• **Exercise requirements**
Repeat each entry exactly; omit all pictures.

Collected data:
***

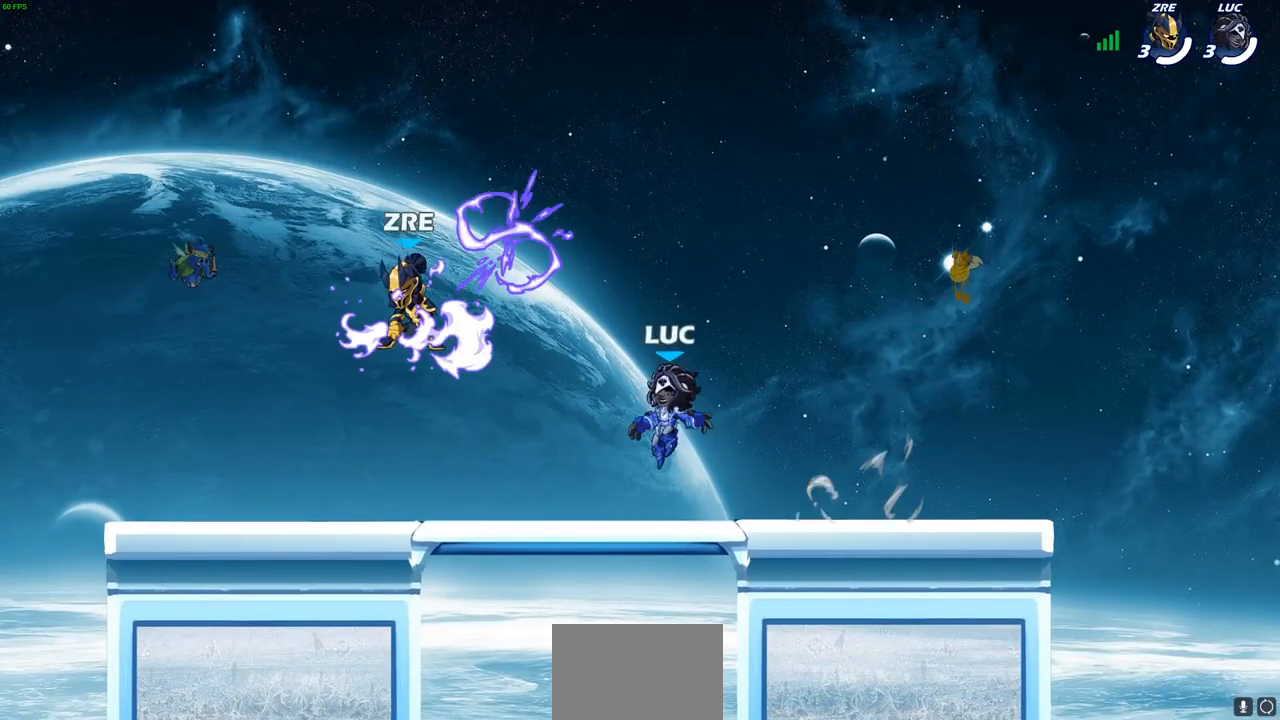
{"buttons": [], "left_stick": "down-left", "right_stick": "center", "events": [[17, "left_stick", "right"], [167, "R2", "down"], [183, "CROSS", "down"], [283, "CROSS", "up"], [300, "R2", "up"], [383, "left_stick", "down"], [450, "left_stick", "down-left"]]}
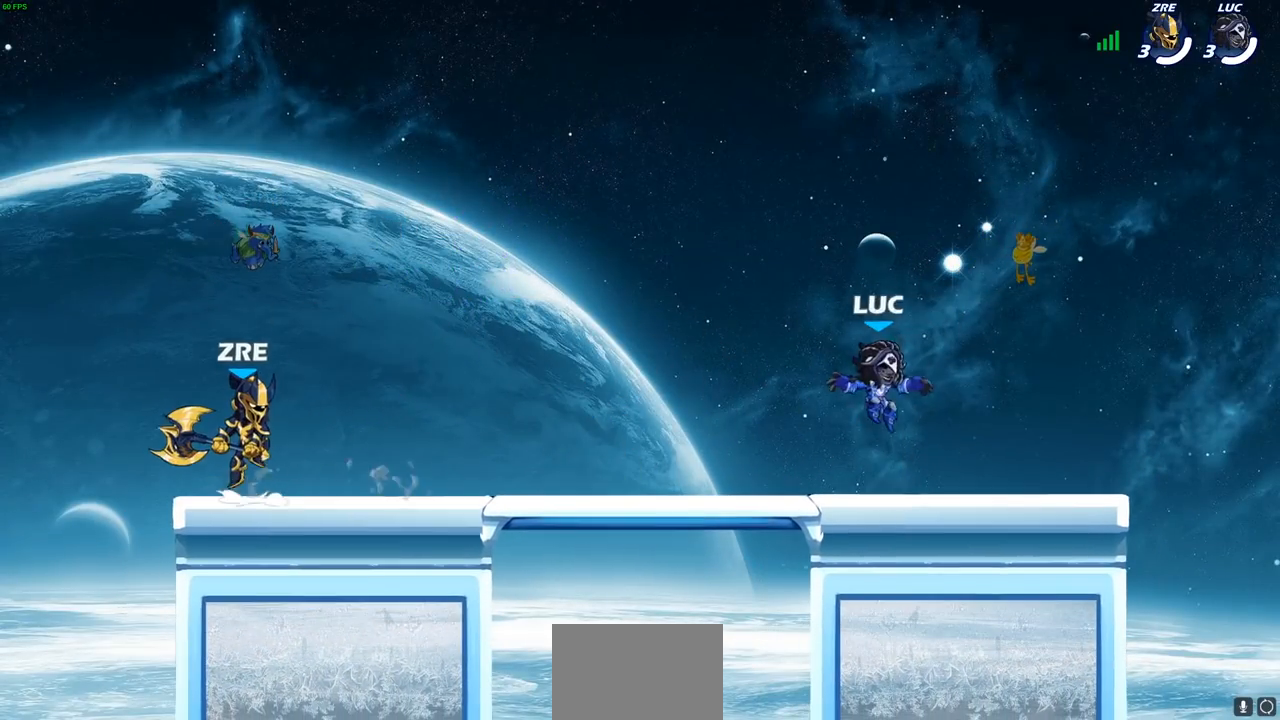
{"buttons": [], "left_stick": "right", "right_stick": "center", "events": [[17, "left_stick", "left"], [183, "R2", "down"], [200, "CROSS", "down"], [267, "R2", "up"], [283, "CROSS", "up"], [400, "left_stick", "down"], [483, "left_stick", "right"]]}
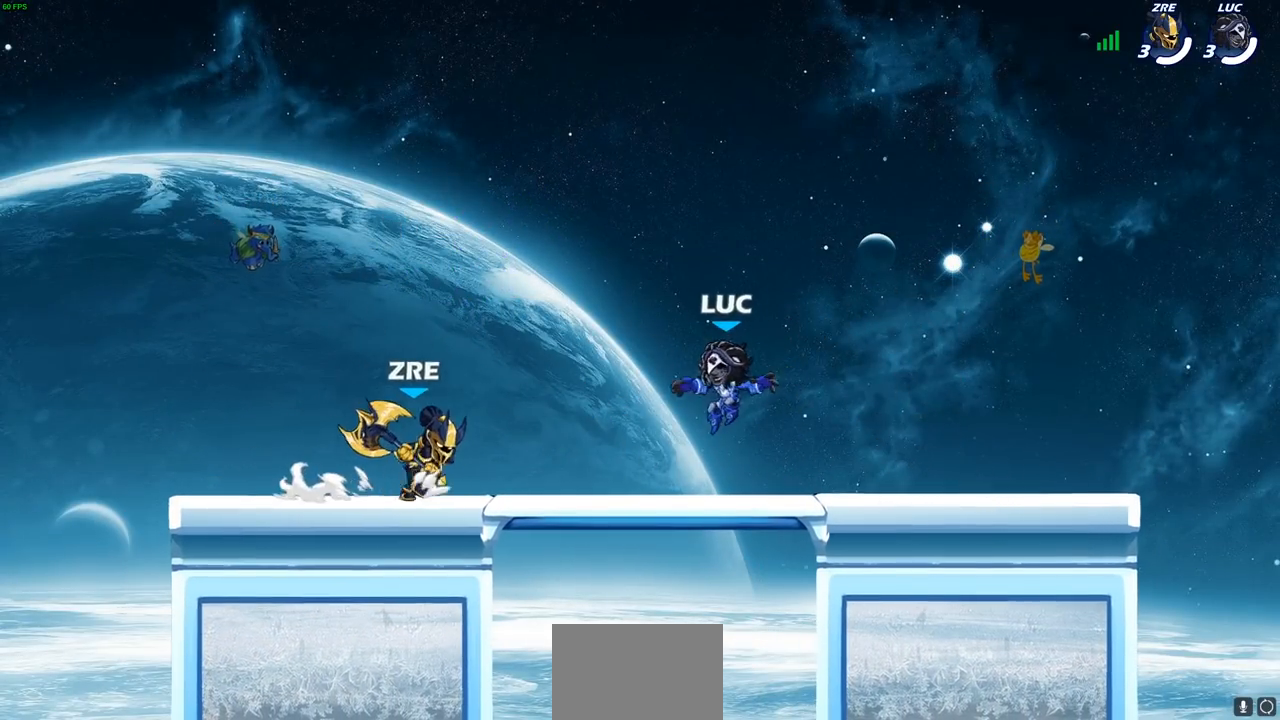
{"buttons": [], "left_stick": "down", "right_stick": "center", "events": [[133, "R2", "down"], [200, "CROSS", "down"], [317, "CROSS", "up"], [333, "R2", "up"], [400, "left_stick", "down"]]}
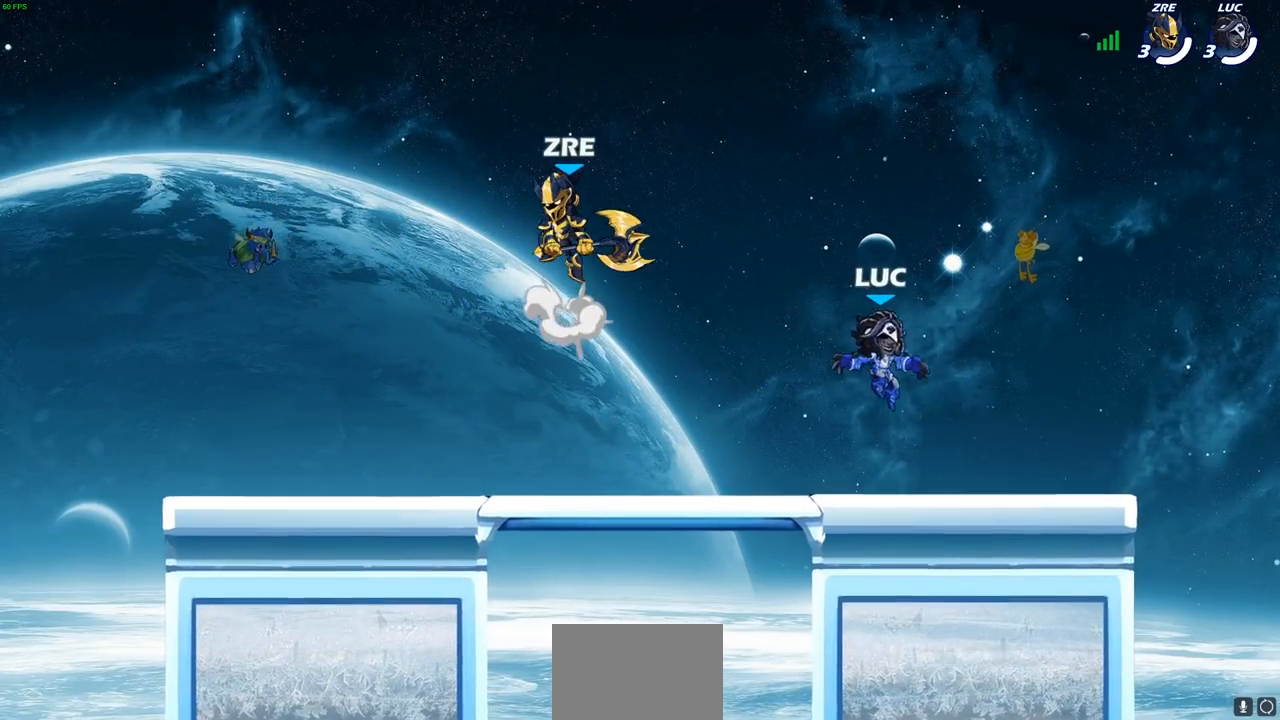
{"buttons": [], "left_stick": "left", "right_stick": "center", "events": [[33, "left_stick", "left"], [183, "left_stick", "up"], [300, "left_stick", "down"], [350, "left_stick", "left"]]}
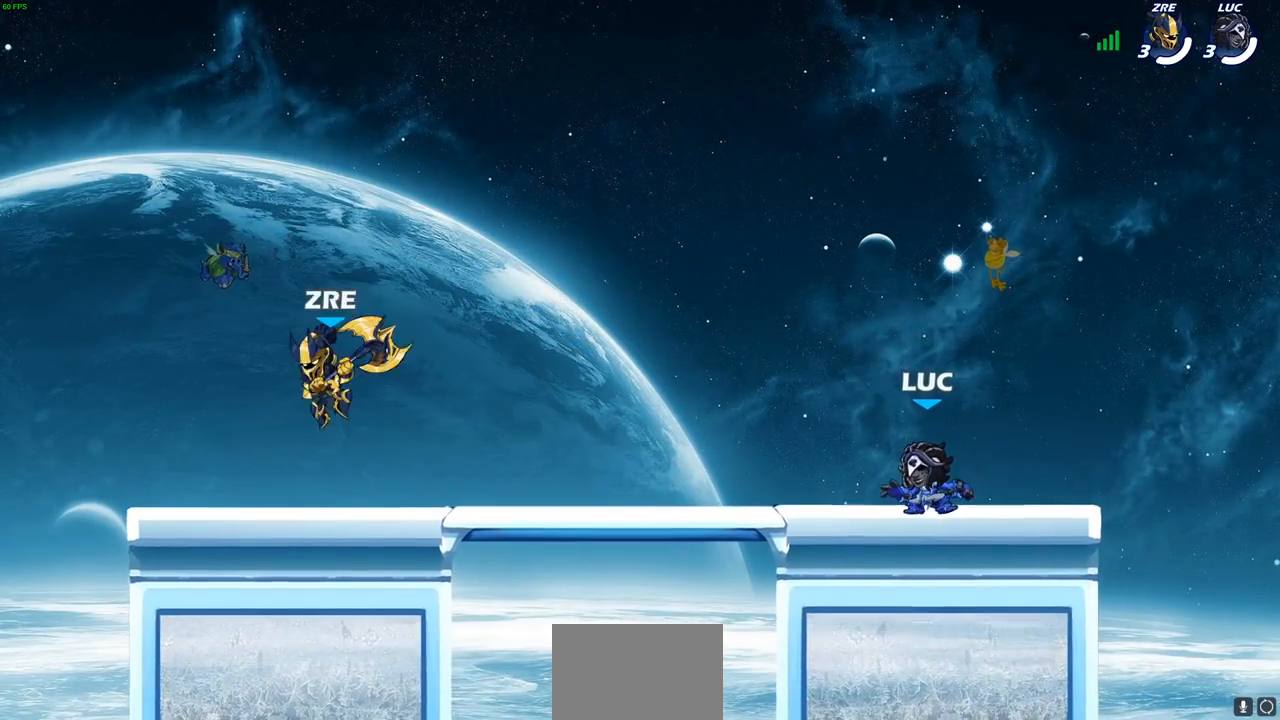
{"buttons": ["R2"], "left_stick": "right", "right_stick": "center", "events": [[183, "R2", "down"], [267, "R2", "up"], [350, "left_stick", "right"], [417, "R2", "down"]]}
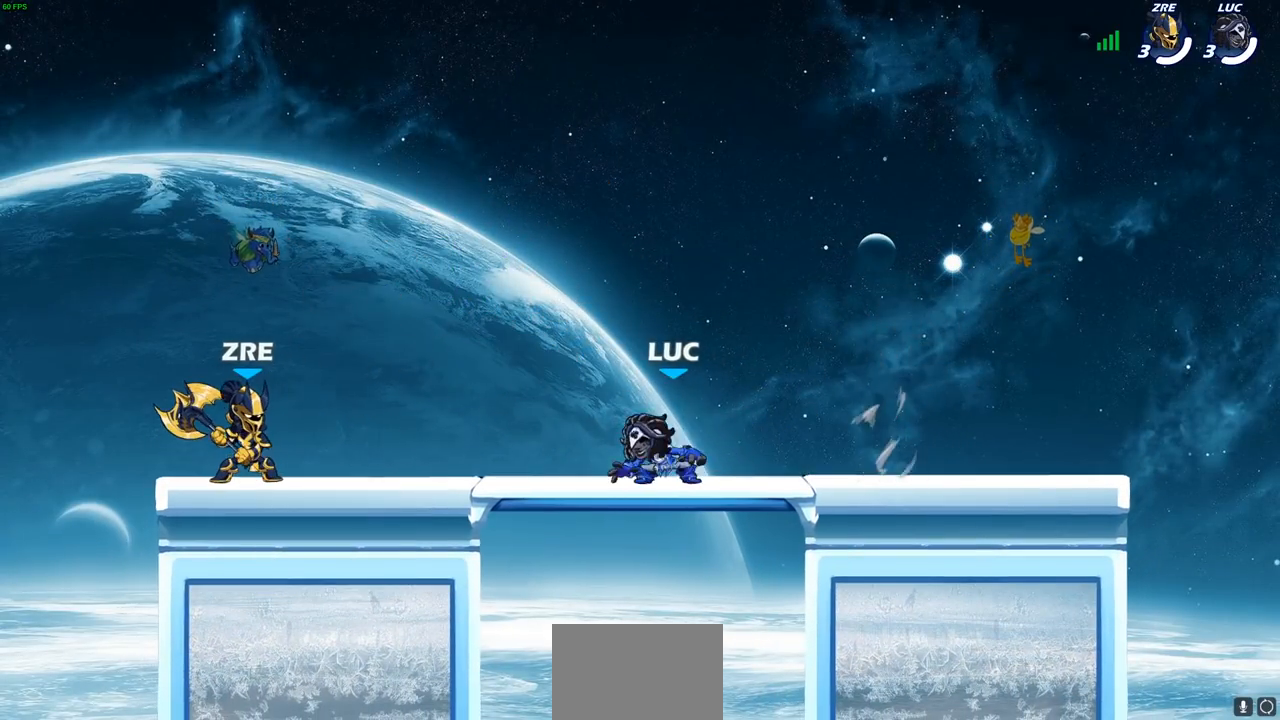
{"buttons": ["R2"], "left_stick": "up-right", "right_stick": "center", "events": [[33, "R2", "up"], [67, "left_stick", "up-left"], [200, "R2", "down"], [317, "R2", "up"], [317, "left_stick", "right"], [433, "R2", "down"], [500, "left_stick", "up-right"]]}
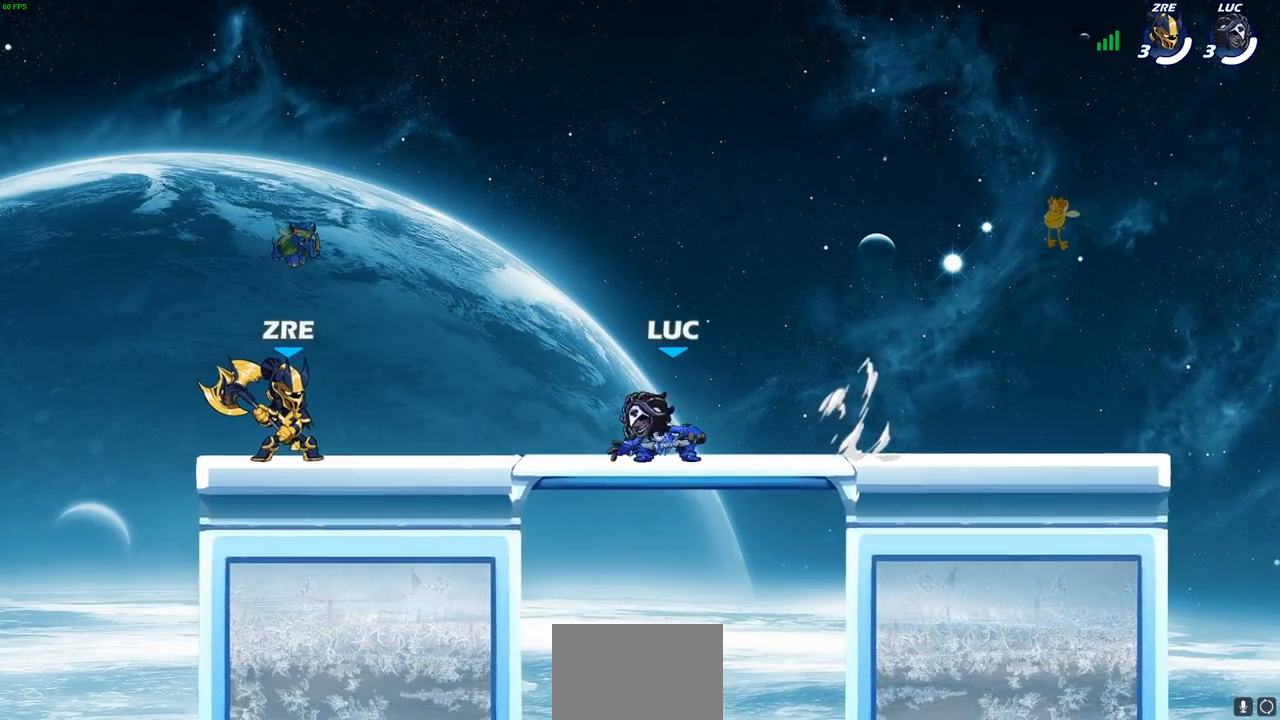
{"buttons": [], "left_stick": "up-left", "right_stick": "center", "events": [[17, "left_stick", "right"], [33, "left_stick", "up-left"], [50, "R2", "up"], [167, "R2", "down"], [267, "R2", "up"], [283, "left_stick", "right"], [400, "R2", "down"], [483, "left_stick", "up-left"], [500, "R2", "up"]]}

***

• **Expected answer**
{"buttons": [], "left_stick": "down-left", "right_stick": "center", "events": [[17, "left_stick", "right"], [167, "R2", "down"], [183, "CROSS", "down"], [283, "CROSS", "up"], [300, "R2", "up"], [383, "left_stick", "down"], [450, "left_stick", "down-left"]]}
{"buttons": [], "left_stick": "right", "right_stick": "center", "events": [[17, "left_stick", "left"], [183, "R2", "down"], [200, "CROSS", "down"], [267, "R2", "up"], [283, "CROSS", "up"], [400, "left_stick", "down"], [483, "left_stick", "right"]]}
{"buttons": [], "left_stick": "down", "right_stick": "center", "events": [[133, "R2", "down"], [200, "CROSS", "down"], [317, "CROSS", "up"], [333, "R2", "up"], [400, "left_stick", "down"]]}
{"buttons": [], "left_stick": "left", "right_stick": "center", "events": [[33, "left_stick", "left"], [183, "left_stick", "up"], [300, "left_stick", "down"], [350, "left_stick", "left"]]}
{"buttons": ["R2"], "left_stick": "right", "right_stick": "center", "events": [[183, "R2", "down"], [267, "R2", "up"], [350, "left_stick", "right"], [417, "R2", "down"]]}
{"buttons": ["R2"], "left_stick": "up-right", "right_stick": "center", "events": [[33, "R2", "up"], [67, "left_stick", "up-left"], [200, "R2", "down"], [317, "R2", "up"], [317, "left_stick", "right"], [433, "R2", "down"], [500, "left_stick", "up-right"]]}
{"buttons": [], "left_stick": "up-left", "right_stick": "center", "events": [[17, "left_stick", "right"], [33, "left_stick", "up-left"], [50, "R2", "up"], [167, "R2", "down"], [267, "R2", "up"], [283, "left_stick", "right"], [400, "R2", "down"], [483, "left_stick", "up-left"], [500, "R2", "up"]]}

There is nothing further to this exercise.